The figures arrive, however, at one of the most turbulent moments in the club’s recent history. The announcement comes just before an agm on May 25 widely expected to be contentious, following a special general meeting that was abandoned amid significant member unrest. A group of club legends have submitted a formal vote of no confidence in the board, among them former player and TV commentator David Lloyd, who has revealed his application to join the board was rejected by letter through the club’s HR department.
Retiring chief executive Daniel Gidney has further stoked tensions by reportedly dismissing Lloyd and his fellow dissenters as “old entitled white men”.

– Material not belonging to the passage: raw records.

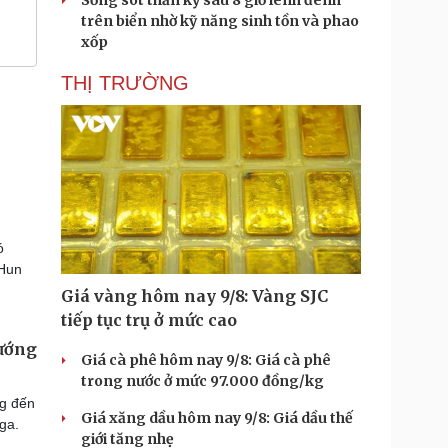
Sống sót thần kỳ sau 8 giờ lênh đênh
trên biển nhờ kỹ năng sinh tồn và phao
xốp
THỊ TRƯỜNG
ó
 Hun
Giá vàng hôm nay 9/8: Vàng SJC
tiếp tục trụ ở mức cao
ướng
Giá cà phê hôm nay 9/8: Giá cà phê
trong nước ở mức 97.000 đồng/kg
g đến
Giá xăng dầu hôm nay 9/8: Giá dầu thế
ga.
giới tăng nhẹ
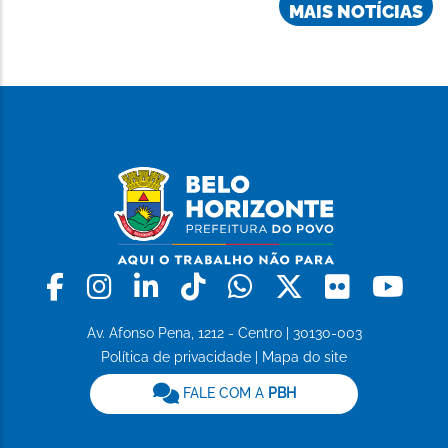
MAIS NOTÍCIAS
Facebook
Instagram
Linkedin
Tiktok
Whatsapp
X
Flickr
Yo
Av. Afonso Pena, 1212 - Centro | 30130-003
Política de privacidade
|
Mapa do site
FALE COM A
PBH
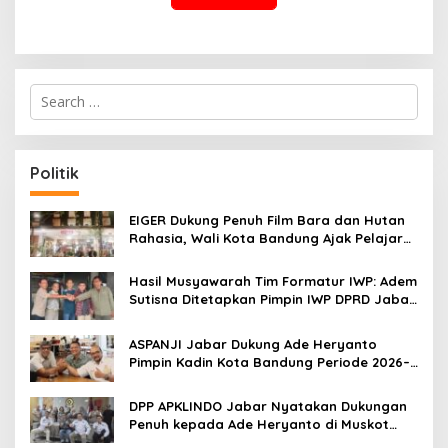
S
e
a
r
c
Politik
h
f
o
EIGER Dukung Penuh Film Bara dan Hutan
r
Rahasia, Wali Kota Bandung Ajak Pelajar
:
Menonton
Hasil Musyawarah Tim Formatur IWP: Adem
Sutisna Ditetapkan Pimpin IWP DPRD Jabar
Periode 2026–2028
ASPANJI Jabar Dukung Ade Heryanto
Pimpin Kadin Kota Bandung Periode 2026–
2031
DPP APKLINDO Jabar Nyatakan Dukungan
Penuh kepada Ade Heryanto di Muskot
Kadin Kota Bandung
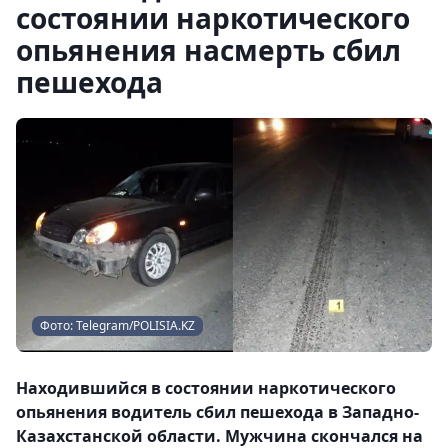
состоянии наркотического
опьянения насмерть сбил
пешехода
Фото: Telegram/POLISIA.KZ
Находившийся в состоянии наркотического
опьянения водитель сбил пешехода в Западно-
Казахстанской области. Мужчина скончался на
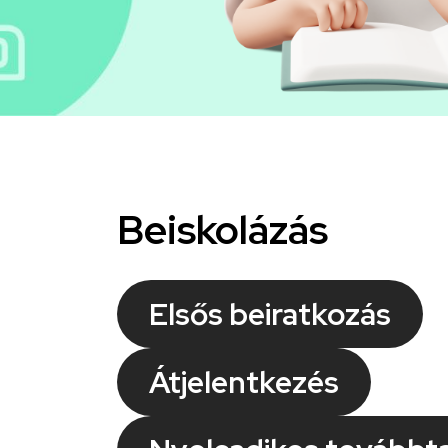
Beiskolázás
Elsős beiratkozás
Átjelentkezés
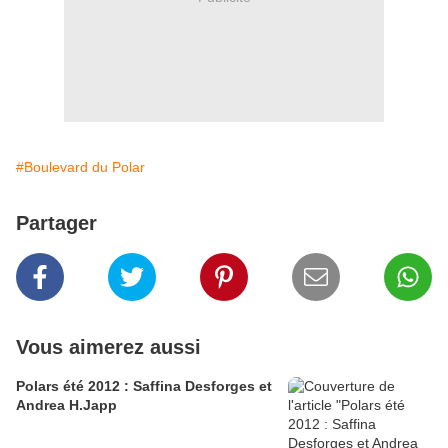
#Boulevard du Polar
Partager
Vous aimerez aussi
Polars été 2012 : Saffina Desforges et
Andrea H.Japp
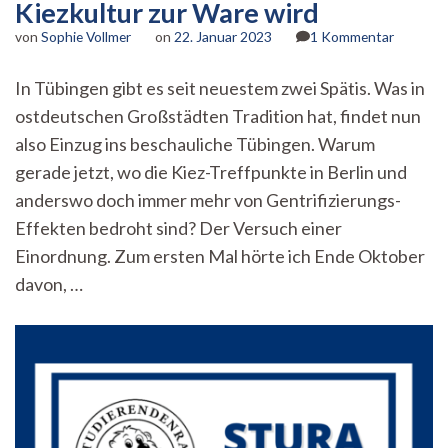
Kiezkultur zur Ware wird
zu
von
Sophie Vollmer
on
22. Januar 2023
1 Kommentar
Spätis
in
In Tübingen gibt es seit neuestem zwei Spätis. Was in
Tübinge
ostdeutschen Großstädten Tradition hat, findet nun
–
wenn
also Einzug ins beschauliche Tübingen. Warum
Kiezkult
gerade jetzt, wo die Kiez-Treffpunkte in Berlin und
zur
Ware
anderswo doch immer mehr von Gentrifizierungs-
wird
Effekten bedroht sind? Der Versuch einer
Einordnung. Zum ersten Mal hörte ich Ende Oktober
davon, …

Against that backdrop, the headline financial figure centres on the Manchester Originals transaction, under which RPSG Group acquired a 70-per-cent majority share in the Hundred franchise. Lancashire retains a 30 per cent stake via the new team Manchester Super Giants. The resulting £29.2m in dividend income has been used to cut the club’s debt by 40 per cent to just over £18m, with assets less current liabilities now standing at £73.2m.
Conference, events and hotel operations at Emirates Old Trafford contributed £12.4m in revenue, while commercial partnership income reached a record £3m-plus per year through deals with brands including Emirates, Hilton and Heineken.
Gidney said the transaction represented “a landmark moment” that had put the club in a position where everything it generates “is reinvested back into cricket”.
On the pitch, 2025 brought some high notes, with Lancashire Women completing a domestic double – winning both the Vitality Women’s T20 County Cup and the Metro Bank One-Day Cup – and Emirates Old Trafford recording its highest-ever non-Ashes attendances.